▸ PROBLEM TO SOLVE
All that should appear is the line containing "El nuevo evento de" and the lines after it in the records below, each reproduced exactly.

Dataset entries:
- - - -
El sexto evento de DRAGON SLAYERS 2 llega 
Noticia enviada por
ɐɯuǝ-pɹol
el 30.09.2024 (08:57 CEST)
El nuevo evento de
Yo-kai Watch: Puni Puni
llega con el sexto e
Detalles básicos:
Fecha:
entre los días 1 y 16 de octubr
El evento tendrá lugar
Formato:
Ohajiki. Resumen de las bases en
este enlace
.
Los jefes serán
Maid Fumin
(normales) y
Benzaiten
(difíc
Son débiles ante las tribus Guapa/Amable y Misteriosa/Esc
- - - -
▸ SOLVED PROBLEM
El nuevo evento de
Yo-kai Watch: Puni Puni
llega con el sexto e
Detalles básicos:
Fecha:
entre los días 1 y 16 de octubr
El evento tendrá lugar
Formato:
Ohajiki. Resumen de las bases en
este enlace
.
Los jefes serán
Maid Fumin
(normales) y
Benzaiten
(difíc
Son débiles ante las tribus Guapa/Amable y Misteriosa/Esc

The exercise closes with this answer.